▶ **What you should do**
Copy each line below that contains "camera".

(Coordinate-based change listings)
--- START ---

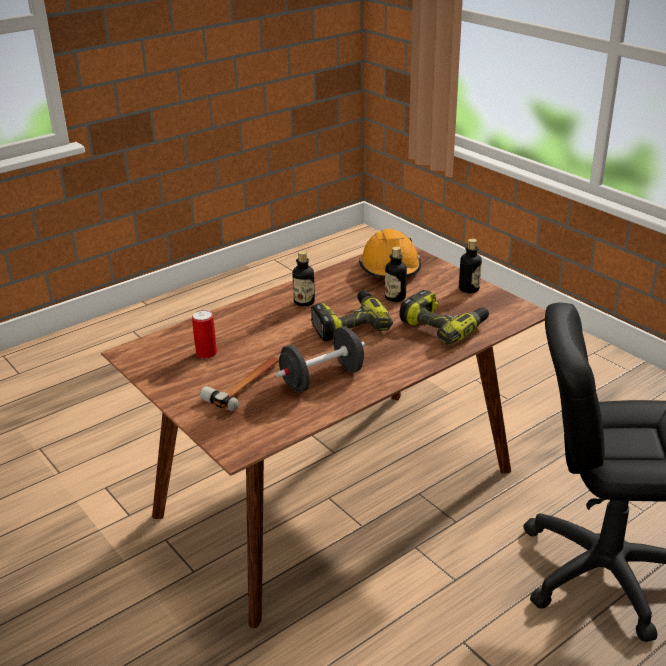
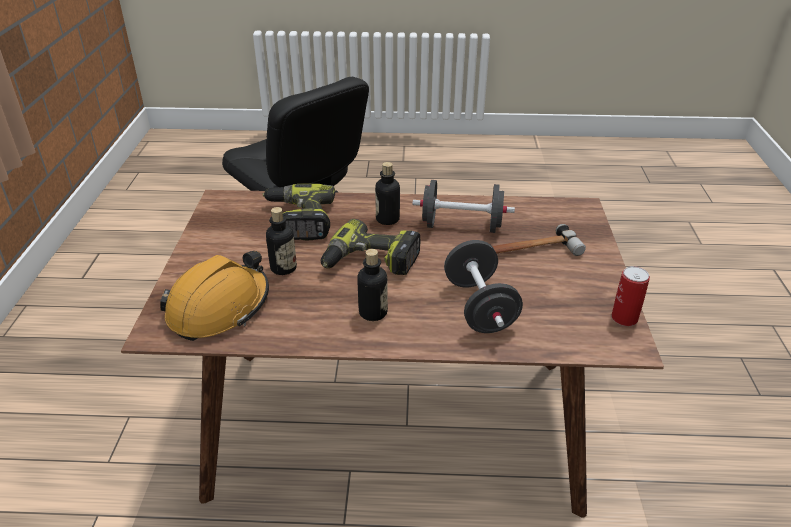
camera: 140 degrees left, 5 degrees up
can [192,310,217,359] -> can moved to [611,266,650,326]
bottle [459,238,482,293] -> bottle moved to [375,162,400,225]
none -> black dumbbell [444,240,523,333]

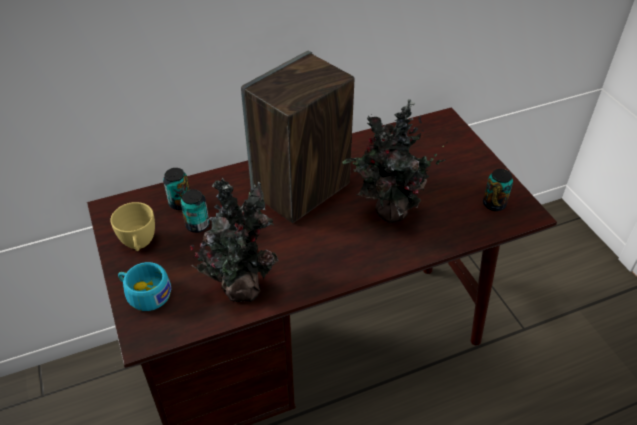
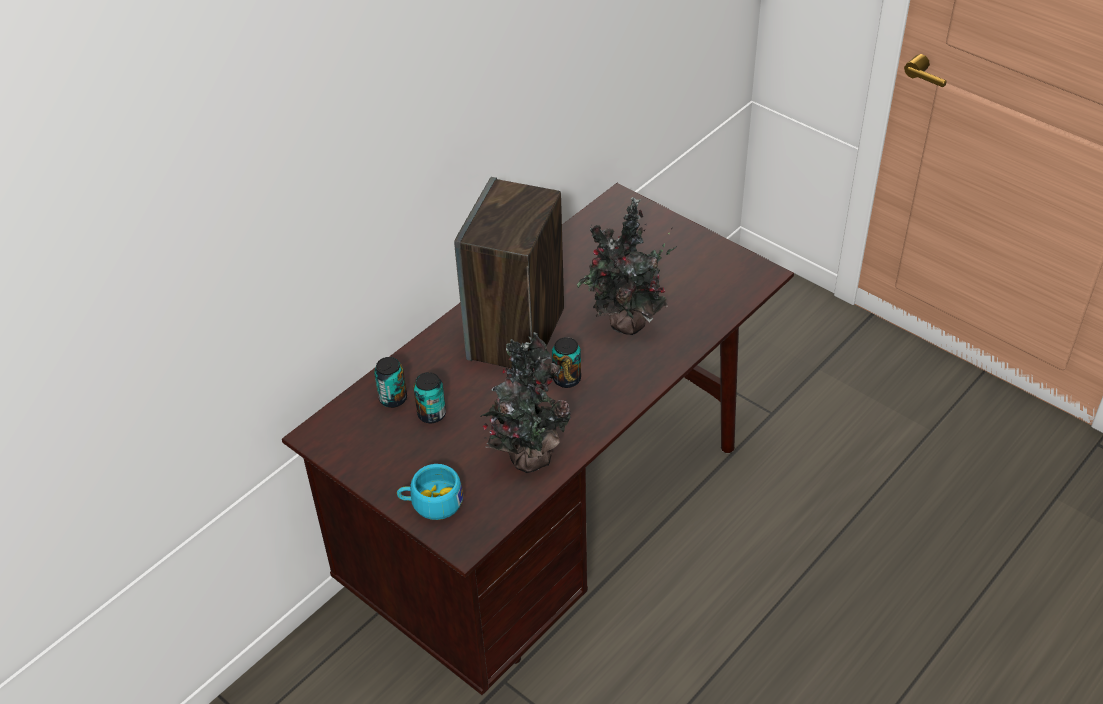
camera: 25 degrees left, 0 degrees up
yellow cup [111,202,155,251] -> none
can [483,169,513,211] -> can moved to [552,337,581,388]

--- END ---

▶ **Output for this task**
camera: 140 degrees left, 5 degrees up
camera: 25 degrees left, 0 degrees up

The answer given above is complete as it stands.